__The problem__: Can you copy, word for word, every line from the start of the records through the line containing "Donaumetropole", including that line?

++++++++

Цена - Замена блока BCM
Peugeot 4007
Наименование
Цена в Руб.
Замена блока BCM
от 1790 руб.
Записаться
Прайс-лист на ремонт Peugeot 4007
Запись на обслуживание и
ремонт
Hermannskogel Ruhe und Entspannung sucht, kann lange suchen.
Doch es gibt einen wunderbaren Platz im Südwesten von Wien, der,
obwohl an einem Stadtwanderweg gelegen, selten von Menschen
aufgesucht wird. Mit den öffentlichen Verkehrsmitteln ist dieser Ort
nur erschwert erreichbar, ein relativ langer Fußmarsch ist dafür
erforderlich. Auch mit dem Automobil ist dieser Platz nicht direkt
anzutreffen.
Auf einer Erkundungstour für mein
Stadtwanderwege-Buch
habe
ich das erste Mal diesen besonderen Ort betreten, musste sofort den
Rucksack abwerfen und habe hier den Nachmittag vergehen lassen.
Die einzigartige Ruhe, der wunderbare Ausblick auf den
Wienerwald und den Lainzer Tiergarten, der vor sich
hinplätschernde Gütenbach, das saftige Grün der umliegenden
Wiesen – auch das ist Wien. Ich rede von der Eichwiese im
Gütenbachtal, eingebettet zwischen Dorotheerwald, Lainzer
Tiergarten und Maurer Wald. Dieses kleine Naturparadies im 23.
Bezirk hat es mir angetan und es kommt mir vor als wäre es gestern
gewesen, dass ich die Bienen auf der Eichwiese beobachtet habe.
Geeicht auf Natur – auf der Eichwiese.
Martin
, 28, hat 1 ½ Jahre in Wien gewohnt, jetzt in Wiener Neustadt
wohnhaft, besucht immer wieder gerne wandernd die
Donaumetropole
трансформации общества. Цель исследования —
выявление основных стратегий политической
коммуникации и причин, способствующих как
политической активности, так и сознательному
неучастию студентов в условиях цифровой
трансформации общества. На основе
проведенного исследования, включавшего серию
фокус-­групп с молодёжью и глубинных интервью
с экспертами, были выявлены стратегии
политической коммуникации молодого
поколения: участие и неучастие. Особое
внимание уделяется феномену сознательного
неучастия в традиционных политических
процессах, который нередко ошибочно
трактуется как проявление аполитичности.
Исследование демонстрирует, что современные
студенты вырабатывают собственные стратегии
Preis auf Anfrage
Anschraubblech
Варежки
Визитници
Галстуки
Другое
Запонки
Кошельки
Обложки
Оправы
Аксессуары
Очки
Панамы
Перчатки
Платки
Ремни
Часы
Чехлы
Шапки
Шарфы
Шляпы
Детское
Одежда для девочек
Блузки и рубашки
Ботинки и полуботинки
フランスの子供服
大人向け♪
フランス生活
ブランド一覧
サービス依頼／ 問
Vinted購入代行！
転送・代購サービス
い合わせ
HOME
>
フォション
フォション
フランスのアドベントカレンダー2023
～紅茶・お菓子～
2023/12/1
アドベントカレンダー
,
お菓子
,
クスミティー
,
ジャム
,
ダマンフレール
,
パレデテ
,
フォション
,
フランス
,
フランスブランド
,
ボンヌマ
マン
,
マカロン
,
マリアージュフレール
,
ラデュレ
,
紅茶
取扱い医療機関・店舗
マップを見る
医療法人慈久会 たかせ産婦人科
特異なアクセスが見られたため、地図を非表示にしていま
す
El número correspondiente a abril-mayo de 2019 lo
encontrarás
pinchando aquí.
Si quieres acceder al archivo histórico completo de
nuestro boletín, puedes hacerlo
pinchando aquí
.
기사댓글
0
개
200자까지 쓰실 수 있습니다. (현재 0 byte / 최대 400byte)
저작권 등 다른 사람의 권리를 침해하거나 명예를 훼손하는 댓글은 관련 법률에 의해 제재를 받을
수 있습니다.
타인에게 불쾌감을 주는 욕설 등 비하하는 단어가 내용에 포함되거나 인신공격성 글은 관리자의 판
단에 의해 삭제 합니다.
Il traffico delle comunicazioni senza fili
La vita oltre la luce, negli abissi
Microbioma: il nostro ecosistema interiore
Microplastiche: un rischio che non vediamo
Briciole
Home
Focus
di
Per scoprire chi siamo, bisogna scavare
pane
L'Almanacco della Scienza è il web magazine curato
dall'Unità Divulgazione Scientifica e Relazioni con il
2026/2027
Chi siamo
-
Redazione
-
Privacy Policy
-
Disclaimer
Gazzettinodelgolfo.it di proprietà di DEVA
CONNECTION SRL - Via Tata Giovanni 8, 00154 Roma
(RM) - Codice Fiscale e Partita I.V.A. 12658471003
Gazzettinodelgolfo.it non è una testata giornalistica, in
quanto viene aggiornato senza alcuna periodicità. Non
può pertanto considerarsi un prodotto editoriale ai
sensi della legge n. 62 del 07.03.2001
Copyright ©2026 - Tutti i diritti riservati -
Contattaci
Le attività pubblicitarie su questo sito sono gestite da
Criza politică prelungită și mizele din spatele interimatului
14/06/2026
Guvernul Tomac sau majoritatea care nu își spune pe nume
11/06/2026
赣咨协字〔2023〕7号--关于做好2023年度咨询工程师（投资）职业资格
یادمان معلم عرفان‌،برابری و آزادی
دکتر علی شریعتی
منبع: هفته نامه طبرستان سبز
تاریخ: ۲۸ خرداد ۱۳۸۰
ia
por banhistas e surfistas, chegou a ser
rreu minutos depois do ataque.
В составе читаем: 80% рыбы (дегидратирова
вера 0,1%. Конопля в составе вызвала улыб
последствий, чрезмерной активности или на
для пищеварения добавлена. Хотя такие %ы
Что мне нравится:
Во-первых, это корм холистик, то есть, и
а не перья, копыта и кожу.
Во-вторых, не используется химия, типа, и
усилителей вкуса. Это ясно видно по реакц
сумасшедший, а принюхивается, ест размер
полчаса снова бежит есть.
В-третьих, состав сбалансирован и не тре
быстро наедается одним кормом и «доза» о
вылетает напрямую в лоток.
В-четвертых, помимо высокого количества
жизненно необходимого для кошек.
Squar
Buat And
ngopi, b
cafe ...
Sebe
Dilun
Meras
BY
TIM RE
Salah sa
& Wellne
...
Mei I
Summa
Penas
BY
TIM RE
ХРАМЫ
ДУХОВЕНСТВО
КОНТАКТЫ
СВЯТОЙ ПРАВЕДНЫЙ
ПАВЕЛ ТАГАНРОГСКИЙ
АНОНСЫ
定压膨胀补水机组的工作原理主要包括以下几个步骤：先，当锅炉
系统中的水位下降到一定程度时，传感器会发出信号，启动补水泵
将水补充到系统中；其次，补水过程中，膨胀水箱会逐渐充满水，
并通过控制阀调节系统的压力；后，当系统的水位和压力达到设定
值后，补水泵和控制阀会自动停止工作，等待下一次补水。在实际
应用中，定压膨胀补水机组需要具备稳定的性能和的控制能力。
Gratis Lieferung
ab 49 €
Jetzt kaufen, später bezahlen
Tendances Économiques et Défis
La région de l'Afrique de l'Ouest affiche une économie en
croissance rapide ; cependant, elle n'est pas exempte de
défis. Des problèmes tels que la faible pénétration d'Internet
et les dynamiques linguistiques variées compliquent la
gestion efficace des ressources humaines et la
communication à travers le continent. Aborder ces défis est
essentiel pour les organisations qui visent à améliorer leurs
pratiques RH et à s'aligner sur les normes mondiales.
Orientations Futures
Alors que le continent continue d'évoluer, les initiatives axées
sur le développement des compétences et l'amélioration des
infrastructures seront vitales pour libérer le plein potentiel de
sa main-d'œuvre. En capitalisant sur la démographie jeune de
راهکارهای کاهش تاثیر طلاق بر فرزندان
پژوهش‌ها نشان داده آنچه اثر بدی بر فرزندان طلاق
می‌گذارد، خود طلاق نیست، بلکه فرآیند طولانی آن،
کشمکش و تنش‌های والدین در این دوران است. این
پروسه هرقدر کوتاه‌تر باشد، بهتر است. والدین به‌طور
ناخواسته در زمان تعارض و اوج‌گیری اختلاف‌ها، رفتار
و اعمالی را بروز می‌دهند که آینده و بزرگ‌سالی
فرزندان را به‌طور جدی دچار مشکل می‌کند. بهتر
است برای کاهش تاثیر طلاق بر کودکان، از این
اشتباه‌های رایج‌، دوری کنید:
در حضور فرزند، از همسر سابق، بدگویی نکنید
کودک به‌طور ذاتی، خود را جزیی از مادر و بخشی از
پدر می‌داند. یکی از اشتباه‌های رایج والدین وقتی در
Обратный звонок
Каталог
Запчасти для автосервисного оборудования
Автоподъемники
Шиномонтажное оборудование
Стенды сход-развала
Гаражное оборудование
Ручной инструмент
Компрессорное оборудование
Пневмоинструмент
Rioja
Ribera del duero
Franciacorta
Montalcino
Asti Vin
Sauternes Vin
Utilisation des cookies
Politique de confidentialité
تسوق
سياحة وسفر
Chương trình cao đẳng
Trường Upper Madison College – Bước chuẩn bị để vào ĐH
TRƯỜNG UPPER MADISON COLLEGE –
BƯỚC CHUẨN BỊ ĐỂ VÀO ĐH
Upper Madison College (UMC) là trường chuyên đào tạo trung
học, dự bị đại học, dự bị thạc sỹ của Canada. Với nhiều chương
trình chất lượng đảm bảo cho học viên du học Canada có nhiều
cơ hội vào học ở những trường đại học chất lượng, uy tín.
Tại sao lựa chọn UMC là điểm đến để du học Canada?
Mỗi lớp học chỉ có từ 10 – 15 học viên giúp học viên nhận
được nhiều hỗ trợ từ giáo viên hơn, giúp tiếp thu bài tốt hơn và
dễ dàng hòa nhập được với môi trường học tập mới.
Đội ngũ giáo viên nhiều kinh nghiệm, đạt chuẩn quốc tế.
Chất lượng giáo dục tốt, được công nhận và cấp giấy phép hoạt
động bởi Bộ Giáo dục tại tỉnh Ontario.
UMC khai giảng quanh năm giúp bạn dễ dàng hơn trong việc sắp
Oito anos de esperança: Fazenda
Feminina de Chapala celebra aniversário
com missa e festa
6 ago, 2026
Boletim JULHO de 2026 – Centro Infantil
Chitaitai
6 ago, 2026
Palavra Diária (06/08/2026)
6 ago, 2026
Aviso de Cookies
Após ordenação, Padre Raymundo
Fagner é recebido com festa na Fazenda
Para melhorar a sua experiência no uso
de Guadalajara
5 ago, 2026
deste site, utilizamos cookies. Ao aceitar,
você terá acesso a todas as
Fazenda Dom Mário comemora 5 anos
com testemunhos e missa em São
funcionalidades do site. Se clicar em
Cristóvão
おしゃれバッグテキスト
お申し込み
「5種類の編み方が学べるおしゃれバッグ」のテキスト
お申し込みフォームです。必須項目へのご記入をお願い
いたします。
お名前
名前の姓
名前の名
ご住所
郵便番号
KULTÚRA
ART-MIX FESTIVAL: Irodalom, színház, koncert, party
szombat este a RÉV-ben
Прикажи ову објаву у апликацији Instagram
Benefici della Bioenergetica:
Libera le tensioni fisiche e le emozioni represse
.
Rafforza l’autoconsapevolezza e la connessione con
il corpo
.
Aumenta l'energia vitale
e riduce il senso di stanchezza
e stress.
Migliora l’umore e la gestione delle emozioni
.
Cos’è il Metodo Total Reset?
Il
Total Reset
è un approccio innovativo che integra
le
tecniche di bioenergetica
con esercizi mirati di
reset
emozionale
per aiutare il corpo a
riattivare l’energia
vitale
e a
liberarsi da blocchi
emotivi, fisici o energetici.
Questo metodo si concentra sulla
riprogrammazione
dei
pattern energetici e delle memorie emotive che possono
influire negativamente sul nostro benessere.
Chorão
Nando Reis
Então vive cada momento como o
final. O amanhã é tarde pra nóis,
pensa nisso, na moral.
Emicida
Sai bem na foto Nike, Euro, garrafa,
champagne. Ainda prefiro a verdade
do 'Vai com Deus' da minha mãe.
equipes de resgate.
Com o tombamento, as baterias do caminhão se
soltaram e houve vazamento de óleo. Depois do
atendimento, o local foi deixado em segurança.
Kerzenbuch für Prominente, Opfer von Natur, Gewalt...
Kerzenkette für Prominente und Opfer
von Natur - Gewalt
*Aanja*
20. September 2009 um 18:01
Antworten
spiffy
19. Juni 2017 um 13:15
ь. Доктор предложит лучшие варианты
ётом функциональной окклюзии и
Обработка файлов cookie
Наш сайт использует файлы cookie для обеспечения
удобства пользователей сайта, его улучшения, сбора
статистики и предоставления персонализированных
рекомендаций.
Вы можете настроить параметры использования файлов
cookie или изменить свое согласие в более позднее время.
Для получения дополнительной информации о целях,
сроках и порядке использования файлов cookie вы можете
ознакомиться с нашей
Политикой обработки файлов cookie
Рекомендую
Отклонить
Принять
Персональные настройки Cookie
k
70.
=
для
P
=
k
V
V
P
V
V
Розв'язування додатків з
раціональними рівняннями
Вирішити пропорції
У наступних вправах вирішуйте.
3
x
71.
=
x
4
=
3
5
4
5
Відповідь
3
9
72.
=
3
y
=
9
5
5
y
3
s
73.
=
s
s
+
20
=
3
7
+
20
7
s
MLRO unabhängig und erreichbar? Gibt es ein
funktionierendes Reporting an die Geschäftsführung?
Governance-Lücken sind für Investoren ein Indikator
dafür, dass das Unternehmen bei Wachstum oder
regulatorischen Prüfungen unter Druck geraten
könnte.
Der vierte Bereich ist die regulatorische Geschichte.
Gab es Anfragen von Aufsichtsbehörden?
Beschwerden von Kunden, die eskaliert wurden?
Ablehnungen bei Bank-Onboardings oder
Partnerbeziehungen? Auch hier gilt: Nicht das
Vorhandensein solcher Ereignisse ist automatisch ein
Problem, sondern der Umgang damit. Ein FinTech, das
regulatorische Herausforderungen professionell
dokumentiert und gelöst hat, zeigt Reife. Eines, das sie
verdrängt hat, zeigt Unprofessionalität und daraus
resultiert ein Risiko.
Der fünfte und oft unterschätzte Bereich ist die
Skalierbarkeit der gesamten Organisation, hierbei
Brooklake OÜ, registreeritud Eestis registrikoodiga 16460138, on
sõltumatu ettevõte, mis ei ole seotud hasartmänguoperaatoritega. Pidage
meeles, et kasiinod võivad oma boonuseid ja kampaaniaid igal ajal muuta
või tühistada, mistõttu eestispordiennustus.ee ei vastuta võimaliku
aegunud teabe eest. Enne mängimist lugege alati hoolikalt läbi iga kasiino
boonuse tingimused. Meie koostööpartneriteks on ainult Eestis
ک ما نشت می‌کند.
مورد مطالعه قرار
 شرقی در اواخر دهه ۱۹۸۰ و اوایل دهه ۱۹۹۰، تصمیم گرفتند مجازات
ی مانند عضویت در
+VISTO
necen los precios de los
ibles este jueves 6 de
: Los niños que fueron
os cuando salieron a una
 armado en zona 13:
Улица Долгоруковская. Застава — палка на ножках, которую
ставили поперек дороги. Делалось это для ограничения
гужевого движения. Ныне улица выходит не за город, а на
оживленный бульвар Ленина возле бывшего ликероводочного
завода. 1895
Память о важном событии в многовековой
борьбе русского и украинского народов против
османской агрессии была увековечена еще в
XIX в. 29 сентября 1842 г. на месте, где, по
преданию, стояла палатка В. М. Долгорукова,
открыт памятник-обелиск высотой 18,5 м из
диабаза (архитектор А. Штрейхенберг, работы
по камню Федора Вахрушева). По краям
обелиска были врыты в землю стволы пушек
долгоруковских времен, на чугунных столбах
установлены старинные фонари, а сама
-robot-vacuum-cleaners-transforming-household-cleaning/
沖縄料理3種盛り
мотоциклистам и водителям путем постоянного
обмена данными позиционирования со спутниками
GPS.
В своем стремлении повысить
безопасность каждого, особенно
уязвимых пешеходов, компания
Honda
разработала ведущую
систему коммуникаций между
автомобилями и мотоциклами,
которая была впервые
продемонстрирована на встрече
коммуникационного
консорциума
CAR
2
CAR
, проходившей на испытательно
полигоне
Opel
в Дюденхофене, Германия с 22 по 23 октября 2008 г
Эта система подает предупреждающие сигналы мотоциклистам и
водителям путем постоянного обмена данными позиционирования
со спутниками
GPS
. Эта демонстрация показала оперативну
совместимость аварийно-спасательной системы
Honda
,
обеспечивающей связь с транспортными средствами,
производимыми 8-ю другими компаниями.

++++++++

__Expected answer__:
Цена - Замена блока BCM
Peugeot 4007
Наименование
Цена в Руб.
Замена блока BCM
от 1790 руб.
Записаться
Прайс-лист на ремонт Peugeot 4007
Запись на обслуживание и
ремонт
Hermannskogel Ruhe und Entspannung sucht, kann lange suchen.
Doch es gibt einen wunderbaren Platz im Südwesten von Wien, der,
obwohl an einem Stadtwanderweg gelegen, selten von Menschen
aufgesucht wird. Mit den öffentlichen Verkehrsmitteln ist dieser Ort
nur erschwert erreichbar, ein relativ langer Fußmarsch ist dafür
erforderlich. Auch mit dem Automobil ist dieser Platz nicht direkt
anzutreffen.
Auf einer Erkundungstour für mein
Stadtwanderwege-Buch
habe
ich das erste Mal diesen besonderen Ort betreten, musste sofort den
Rucksack abwerfen und habe hier den Nachmittag vergehen lassen.
Die einzigartige Ruhe, der wunderbare Ausblick auf den
Wienerwald und den Lainzer Tiergarten, der vor sich
hinplätschernde Gütenbach, das saftige Grün der umliegenden
Wiesen – auch das ist Wien. Ich rede von der Eichwiese im
Gütenbachtal, eingebettet zwischen Dorotheerwald, Lainzer
Tiergarten und Maurer Wald. Dieses kleine Naturparadies im 23.
Bezirk hat es mir angetan und es kommt mir vor als wäre es gestern
gewesen, dass ich die Bienen auf der Eichwiese beobachtet habe.
Geeicht auf Natur – auf der Eichwiese.
Martin
, 28, hat 1 ½ Jahre in Wien gewohnt, jetzt in Wiener Neustadt
wohnhaft, besucht immer wieder gerne wandernd die
Donaumetropole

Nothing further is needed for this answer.